Monday, October 15, 2012

Adventurous nesting dolls

Book: Cloud Atlas

Author: David Mitchell

Published: 2004 (Random House)

Pages: 509

This is like five novels dissected and nested into each other in a narrative structure that sounds so gimmicky it should get its own reality show.

But it works! So well! And it’s all David Mitchell’s fault!

A missionary’s Pacific diary gets into the library of a famous decaying composer whose scheming protégé writes letters to a scientist who helps an investigative journalist dig into a radioactive conspiracy whose story becomes a novel manuscript sent to a failing vanity press whose owner…something something, connection I forgot to a cloned servant whose life of awakening and rebellion in a futuristic China is recorded and preserved into the rebuilding of a post-apocalyptic society. And back again.
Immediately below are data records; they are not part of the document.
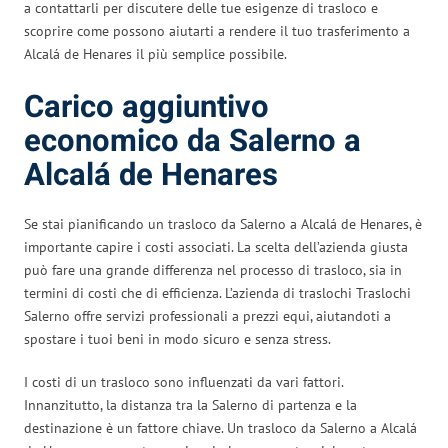
a contattarli per discutere delle tue esigenze di trasloco e
scoprire come possono aiutarti a rendere il tuo trasferimento a
Alcalá de Henares il più semplice possibile.
Carico aggiuntivo
economico da Salerno a
Alcalá de Henares
Se stai pianificando un trasloco da Salerno a Alcalá de Henares, è
importante capire i costi associati. La scelta dell’azienda giusta
può fare una grande differenza nel processo di trasloco, sia in
termini di costi che di efficienza. L’azienda di traslochi Traslochi
Salerno offre servizi professionali a prezzi equi, aiutandoti a
spostare i tuoi beni in modo sicuro e senza stress.
I costi di un trasloco sono influenzati da vari fattori.
Innanzitutto, la distanza tra la Salerno di partenza e la
destinazione è un fattore chiave. Un trasloco da Salerno a Alcalá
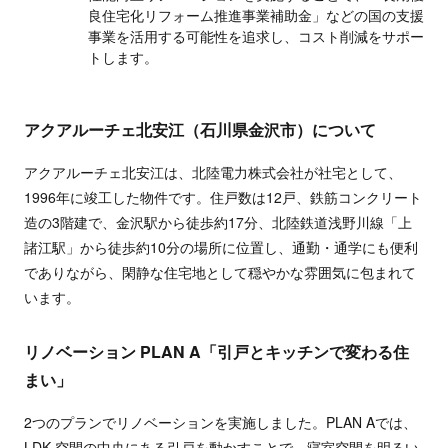
良住宅化リフォーム推進事業補助金」などの国の支援
事業を活用する可能性を追求し、コスト削減をサポー
トします。
アクアルーチェ北安江（石川県金沢市）について
アクアルーチェ北安江は、北陸電力株式会社が社宅として、
1996年に竣工した物件です。住戸数は12戸、鉄筋コンクリート
造の3階建で、金沢駅から徒歩約17分、北陸鉄道浅野川線「上
諸江駅」から徒歩約10分の場所に位置し、通勤・通学にも便利
でありながら、閑静な住宅地として穏やかな雰囲気に包まれて
います。
リノベーション PLAN A「引戸とキッチンで変わる住
まい」
2つのプランでリノベーションを実施しました。PLAN Aでは、
LDK 空間の中央にある引戸を動かすことで、寝室空間を明るい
Each section has a completely unique voice that fits seamlessly into its time period, narrator temperament, and angle of adventure. (There’s always adventure.) This is David Mitchell’s strength—like, he must lift character voice weights five or six times a week because his words absolutely disappear into pitch-perfect dialect and internal monologues of whoever he’s writing for.

The interrupted style of narrative also helps keep the strong verbal ticks of each section from overwhelming the stories here, except in the middle. That one, the post-apocalyptic society trying to rebuild its connections with the rest of the world, is uninterrupted (cascading to the back ends of the others) and also leans the heaviest on self-developed slang.
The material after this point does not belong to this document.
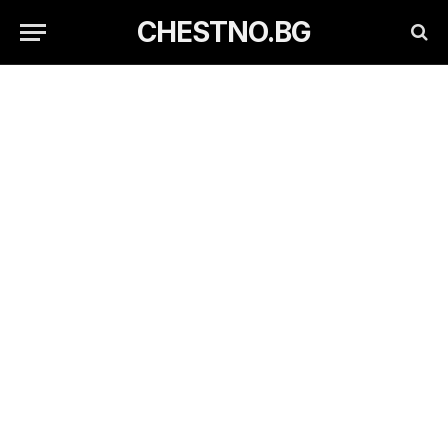
CHESTNO.BG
But it’s so worth it. Each of the narratives touch on the one behind them in natural ways that emphasize the connectivity of time instead of winking and nudging the reader. Each one deals with revolutions and revelations and sends out branches and roots to reach out to each other and sketch out a very rough map of a giant chunk of human history.
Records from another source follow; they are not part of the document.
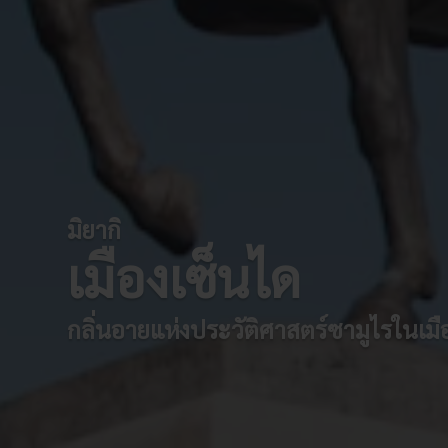
มิยากิ
เมืองเซ็นได
กลิ่นอายแห่งประวัติศาสตร์ซามูไรในเมื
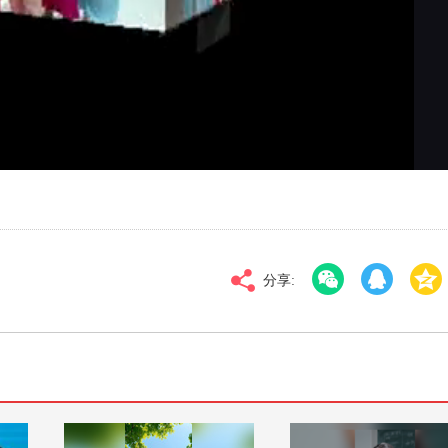
对比度
100
标清
倍速
分享:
The A.V. Club podcast says the movie doesn’t use this structure but is instead like a giant montage sequence, which I now have to see to decide if that’s a genius or terrible way of adapting this. Read the book for sure, though. (In fact, read David Mitchell in general. His Black Swan Green shows yet more of his range through a painful, pitch-perfect year in the life of a British schoolboy during the late 1980s.) Bookshelf!